En effet, dès les origines du Mouvement sioniste, bien avant
l’indépendance même d’Israël, le projet de chasser les Arabes de
Palestine et d’étendre un Etat juif sur toute la région a
conditionné la politique des premiers colons : si, au début de
leur installation, ils avaient acheté des terres disponibles,
par la suite, devenus suffisamment nombreux et organisés, les
colons implantèrent de force leurs kibboutz, exploitations
fortifiées de palissades et miradors et défendues par une armée
clandestine, la Haganah, mise sur pied et dirigée par le
Mouvement sioniste.
Poursuivant cet objectif, la Haganah mena diverses opérations
destinées à chasser les Palestiniens de leurs terres et à
libérer le territoire pour l’immigration juive, alors que,
officiellement, les leaders sionistes avaient affirmé leur désir
de vivre en paix avec les populations arabes de Palestine et de
créer un Etat mixte où ces derniers auraient eu leur place.
Appuyée par des mouvements terroristes radicaux, tels l’Irgoun (qui
compta dans ses rangs le premier ministre Menahem Begin) et le
Groupe Stern (Yitzhak Shamir, autre premier ministre), l’armée
secrète juive se rendit notamment responsable du massacre de la
population de Deir Yassin, village palestinien dont la
destruction fut suivie de la distribution de tracts aux Arabes
de Palestine, les enjoignant à fuir sous peine de subir le même
sort : « souvenez-vous de Deir Yassin ! ». Pour les
Palestiniens, ce fut le début de l’exode et des camps de
réfugiés, la « Nakba », la « catastrophe ». Pour les Israéliens,
celui de la colonisation massive.
La Guerre des six jours, en 1967, a ensuite permis l’annexion de la
Cisjordanie et du Golan syrien (du Sinaï également, rendu à
l’Egypte suite aux accords de Camp David, en 1978, qui avaient
réuni Anouar al-Sadate et Menahem Begin, sous l’égide du
président états-unien James Carter).
Ben Gourion n'avait-il pas déclaré que « les frontières des
aspirations sionistes incluent le Liban-sud, le sud de la Syrie,
la Jordanie, toute la Cisjordanie et le Sinaï » ? Et d'ajouter :
« nous devons expulser les Arabes et prendre leur place».
Depuis lors, les bouclages systématiques et les incursions
militaires dans les zones palestiniennes, voire leurs
bombardements réguliers sous prétexte de combattre le
terrorisme, ont maintenu les populations arabes dans un climat
d’étouffement économique et d’insécurité permanent.

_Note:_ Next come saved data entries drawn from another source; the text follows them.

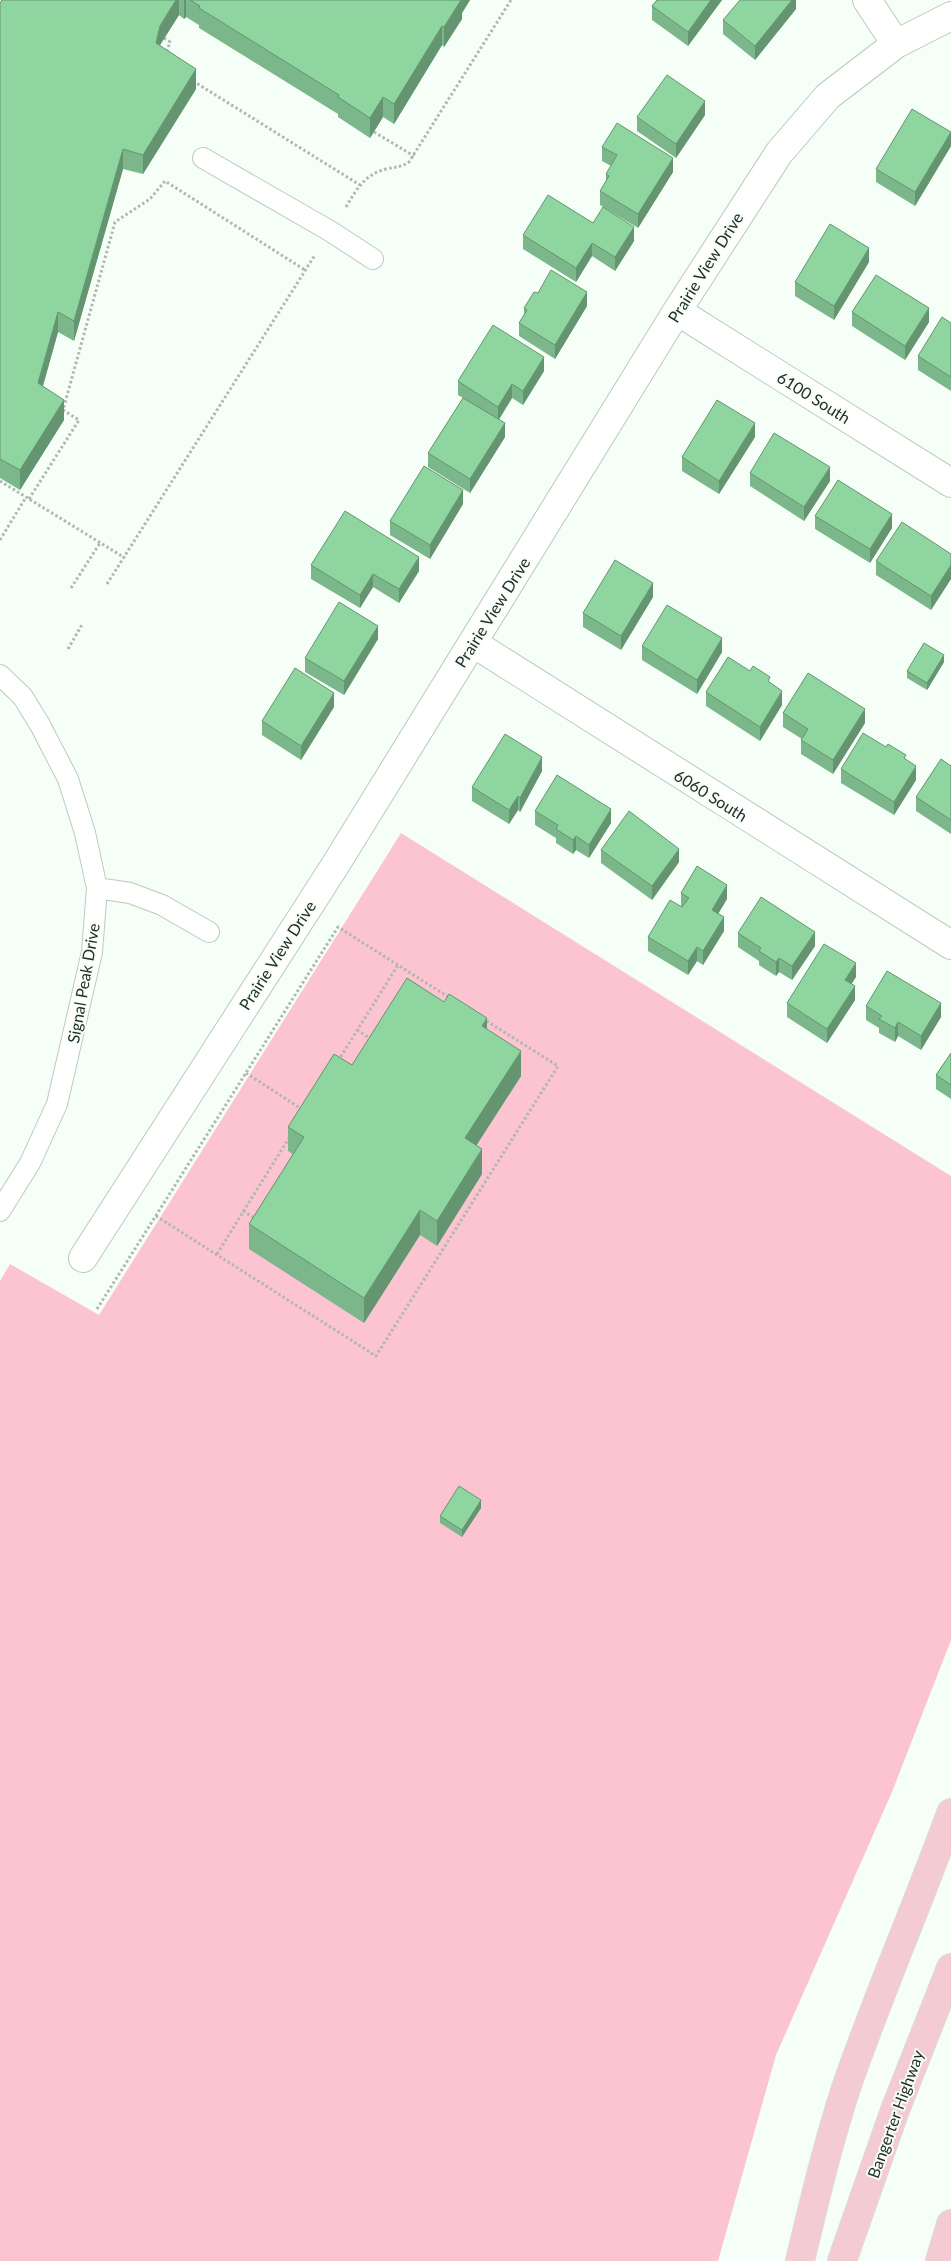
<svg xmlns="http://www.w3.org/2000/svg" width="951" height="2261" viewBox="0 0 951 2261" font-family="Lato,sans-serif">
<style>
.green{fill:#fbc4d0}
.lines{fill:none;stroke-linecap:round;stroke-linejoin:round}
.lane-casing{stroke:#bacbbd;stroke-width:22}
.street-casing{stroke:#bacbbd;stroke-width:30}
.highway-casing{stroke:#dcdddc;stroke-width:30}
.path{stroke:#b0b8b1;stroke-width:3;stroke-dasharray:2.5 2.5;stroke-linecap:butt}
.lane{stroke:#fff;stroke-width:20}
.street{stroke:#fff;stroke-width:28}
.highway{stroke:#f4cad3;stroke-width:28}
.wall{fill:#7bb78a}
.shaded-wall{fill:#649570}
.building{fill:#8fd5a0;stroke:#649570}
.labels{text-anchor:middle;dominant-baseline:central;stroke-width:4;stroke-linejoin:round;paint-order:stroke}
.street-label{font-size:16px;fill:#262c27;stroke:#f5fff7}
</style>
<rect width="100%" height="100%" fill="#f5fff7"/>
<path class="green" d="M401 833 951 1176V1640L892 1792 776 2055 718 2261H0V1281L10 1264 99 1315Z"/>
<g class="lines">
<g class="lane-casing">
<path id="lane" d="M203 158 330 231 373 259
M0 675 23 697 40 725 68 779 85 833 97 888 92 952 57 1104 30 1163 0 1211
M97 888 130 893 162 905 209 932"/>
</g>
<g class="street-casing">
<path id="street" d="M867 0 896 44
M677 311 951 483
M473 643 951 945
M83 1258 336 864 677 311 779 153 828 96 896 44 951 16"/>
</g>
<g class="highway-casing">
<path id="highway" d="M800 2261C814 2202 828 2143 847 2085 879 1993 918 1904 951 1813
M842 2261 895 2110 951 1968
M940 2261 951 2224"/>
</g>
<path class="path" d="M164 38 170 42 166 54
M193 81 360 185
M374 132 414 156
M346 207C356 190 365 174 386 169 395 167 402 167 409 162L511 0
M0 481 125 558
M29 499 79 420 63 410 115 222 150 199 165 181 305 270
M0 540 26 497
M107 584 315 255
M71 588 100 543
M68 649 83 623
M357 1030 371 1039
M338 1061 398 965
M246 1073 303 1110
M243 1211 256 1219
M156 1216 376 1356 558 1066 485 1020
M217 1254 289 1138
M97 1309 338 927 450 998"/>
<use href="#lane" class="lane"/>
<use href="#street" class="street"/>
<use href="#highway" class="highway"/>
</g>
<path class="wall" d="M2 0H470L462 13V19L444 47 442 45 394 124 383 117 370 138 338 117V114L199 28V25L186 17 184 19 179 15 160 45 196 89 143 174 123 169 74 341 58 332 43 386 64 420 20 490 0 478V3Z
M657 0H722L688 46 652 20V6Z
M796 0V9L755 60 723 34V20Z
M705 115 676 158 637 131V117Z
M951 146 915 206 876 182V169Z
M602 147 673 172 638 228 600 205V191L606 181V174L611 166 602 161Z
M593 223 634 241 615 271 592 256 576 282 523 249V235Z
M869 262 834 320 795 296V282Z
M538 293 587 306 555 359 519 336V323L524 315V308Z
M852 312 929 322 905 360 852 326Z
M951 323V391L918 370V356Z
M544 371 523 405 512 398 499 420 505 437 470 493 428 467V453L463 398 458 395V381Z
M755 437 719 494 682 471V457Z
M750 473 830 481 804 521 750 486Z
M463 504 430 559 390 535V521Z
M815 516 892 528 870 563 815 529Z
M951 554V579L931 610 876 575V561Z
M311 565 419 571 399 603 373 587 360 608 311 579Z
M653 597 621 650 583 627V613Z
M378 639 344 695 305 672V658Z
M642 646 722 652 697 694 642 660Z
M944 662 927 690 907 678V671Z
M770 683 782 705 760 741 706 706V692Z
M334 707 301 760 262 735V721Z
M783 713 865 723 833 774 801 754V740L802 739 783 727Z
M906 760 916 780 894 815 841 783V769Z
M951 766V834L916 811V797Z
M542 771 520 812 518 810 509 824 472 801V787Z
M535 811 611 823 589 858 576 850 573 854 556 843V838L535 825Z
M601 850 679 862 652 900 601 863Z
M681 893 727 899 718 914 724 931 703 965 697 961 688 975 648 951V937L681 906Z
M738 933 815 946 792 980 779 972 776 976 759 965V961L738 947Z
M856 977 851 984 855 1000 827 1043 787 1017V1003Z
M444 1002 487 1030 521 1076 476 1146 482 1174 437 1246 420 1235 364 1323 249 1249V1224L293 1154 288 1151V1127L352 1065Z
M866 1006 941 1017 921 1050 898 1036 895 1042 879 1033V1028L866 1020Z
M951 1053V1099L936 1089V1075Z
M481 1508 462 1537 440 1523V1516Z"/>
<path class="shaded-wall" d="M176 0H179V15L160 45 156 43 160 26Z
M184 0H186V17L184 19Z
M460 0H470L462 13V19L444 47V27Z
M711 0H722L688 46V32Z
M792 0H796V9L755 60V46Z
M442 26V45L394 124V104Z
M196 69V89L143 174V155Z
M383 97V117L370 138V118Z
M705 101V115L676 158V144Z
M951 132V146L915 206V192Z
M123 149V169L74 341V321Z
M673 158V172L638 228V214Z
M634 227V241L615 271V257Z
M592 243V256L576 282V268Z
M869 248V262L834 320V306Z
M587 292V306L555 359V345Z
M929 308V322L905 360V346Z
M58 312V332L38 403V383Z
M544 357V371L523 405V391Z
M512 384V398L498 420V407Z
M64 400V420L20 490V470Z
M505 423V437L470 493V479Z
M755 423V437L719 494V481Z
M830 467V481L804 521V507Z
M463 490V504L430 559V545Z
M892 514V528L870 563V549Z
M419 557V571L399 603V589Z
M951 565V579L931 610V596Z
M373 574V587L360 608V595Z
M653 583V597L621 650V636Z
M378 626V639L344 695V681Z
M722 638V652L697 694V680Z
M944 655V662L927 690V683Z
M782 691V705L760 741V727Z
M334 693V707L301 760V746Z
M865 709V723L833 774V760Z
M542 757V771L520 812V798Z
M916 766V780L894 815V802Z
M518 796V810L509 824V810Z
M611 809V823L589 858V845Z
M576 836V850L573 854V840Z
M679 849V862L652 900V886Z
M727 885V899L712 924V910Z
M724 917V931L703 965V951Z
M815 932V946L792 980V966Z
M697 947V961L688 975V961Z
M779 958V972L776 976V962Z
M856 963V977L845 994V980Z
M855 986V1000L827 1043V1029Z
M941 1003V1017L921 1050V1036Z
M487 1018V1043L482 1026Z
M898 1022V1036L895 1042V1028Z
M521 1051V1076L465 1163V1138Z
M482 1149V1174L437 1246V1221Z
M420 1210V1235L364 1323V1298Z
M481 1500V1508L462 1537V1530Z"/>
<path class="building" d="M2 0H176L160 26 156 43 196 69 143 155 123 149 74 321 58 312 38 383 64 400 20 470 0 459V3Z
M190 0H461L444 27 442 26 394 104 383 97 370 118 338 97 339 95 199 8 200 6Z
M657 0H711L688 32 652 6Z
M740 0H792L755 46 723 20Z
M667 75 705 101 676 144 637 117Z
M912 109 951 132 915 192 876 169Z
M617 123 673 158 638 214 600 191 609 176 606 174 617 155 602 147Z
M548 195 593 223 603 207 634 227 615 257 592 243 576 268 523 235Z
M830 224 869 248 834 306 795 282Z
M551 270 587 292 555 345 519 323 527 310 524 308 534 292 538 293Z
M876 275 929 308 905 346 852 312Z
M942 317 951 323V377L918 356Z
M493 325 544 357 523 391 512 384 498 407 458 381Z
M463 398 505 423 470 479 428 453Z
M717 400 755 423 719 481 682 457Z
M774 433 830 467 804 507 750 473Z
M424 466 463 490 430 545 390 521Z
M838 480 892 514 870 549 815 516Z
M345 511 419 557 399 589 373 574 360 595 311 565Z
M902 522 951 554V565L931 596 876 561Z
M615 560 653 583 621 636 583 613Z
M339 602 378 626 344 681 305 658Z
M667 605 722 638 697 680 642 646Z
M924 643 944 655 927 683 907 671Z
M728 657 750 671 753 666 770 677 768 681 782 691 760 727 706 692Z
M295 668 334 693 301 746 262 721Z
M808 673 865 709 833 760 801 740 808 729 783 713Z
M863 733 886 747 888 744 906 755 904 758 916 766 894 802 841 769Z
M505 734 542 757 520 798 518 796 509 810 472 787Z
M941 759 951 766V820L916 797Z
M557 775 611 809 589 845 576 836 573 840 556 829 558 825 535 811Z
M629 811 679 849 652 886 601 850Z
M697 866 727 885 712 910 724 917 703 951 697 947 688 961 648 937 670 900 682 907 689 898 681 893Z
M761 897 815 932 792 966 779 958 776 962 759 951 761 948 738 933Z
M824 944 856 963 845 980 855 986 827 1029 787 1003Z
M887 971 941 1003 921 1036 898 1022 895 1028 879 1019 882 1016 866 1006Z
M407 978 444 1002 449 994 487 1018 482 1026 521 1051 465 1138 482 1149 437 1221 420 1210 364 1298 249 1224 304 1137 288 1127 334 1054 352 1065Z
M951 1053V1085L936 1075Z
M459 1486 481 1500 462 1530 440 1516Z"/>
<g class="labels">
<g class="street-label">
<text transform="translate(705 267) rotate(-58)">Prairie View Drive</text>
<text transform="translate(814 397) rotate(32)">6100 South</text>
<text transform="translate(492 612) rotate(-58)">Prairie View Drive</text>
<text transform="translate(711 795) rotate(32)">6060 South</text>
<text transform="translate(277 955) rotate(-57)">Prairie View Drive</text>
<text transform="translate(83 983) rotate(-80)">Signal Peak Drive</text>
<text transform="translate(895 2114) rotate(-70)">Bangerter Highway</text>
</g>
</g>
</svg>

Les frappes
massives sur Gaza, en décembre 2008, en sont un exemple majeur :
plus de 1300 morts et 5000 blessés.
Cette situation est entretenue depuis plusieurs décennies par
l’État israélien, ce qui est aujourd’hui plus qu’une hypothèse,
mais un fait clairement établi, suite à la publication par le
site « Wikileaks » de courriers électroniques de la diplomatie
états-unienne : Israël a volontairement asphyxié économiquement
les territoires palestiniens, en particulier Gaza, en prenant
soin toutefois de ne pas aller jusqu’à provoquer une crise
humanitaire, de sorte à prévenir toute réaction de la communauté
internationale.
Cette politique israélienne a pour conséquence l’émigration
progressive de la population palestinienne et leur départ vers
l’Egypte, la Jordanie, les Emirats arabes…
Que peut bien espérer, en effet, un père de famille, lorsqu’il ne
peut ni travailler pour nourrir les siens, ni en assurer la
protection ?
Même si le taux de natalité est élevé, côté arabe, les enclaves
palestiniennes se vident donc peu à peu, tandis que les colonies
juives qui les entourent resserrent irrémédiablement leur
périmètre.
Cette politique, manifestement planifiée de longue date, ne laisse
ainsi aucune chance à la création, un jour, d’un Etat arabe en
Palestine, perspective qui, de toute évidence, n’a jamais fait
partie de l’agenda réel du gouvernement israélien.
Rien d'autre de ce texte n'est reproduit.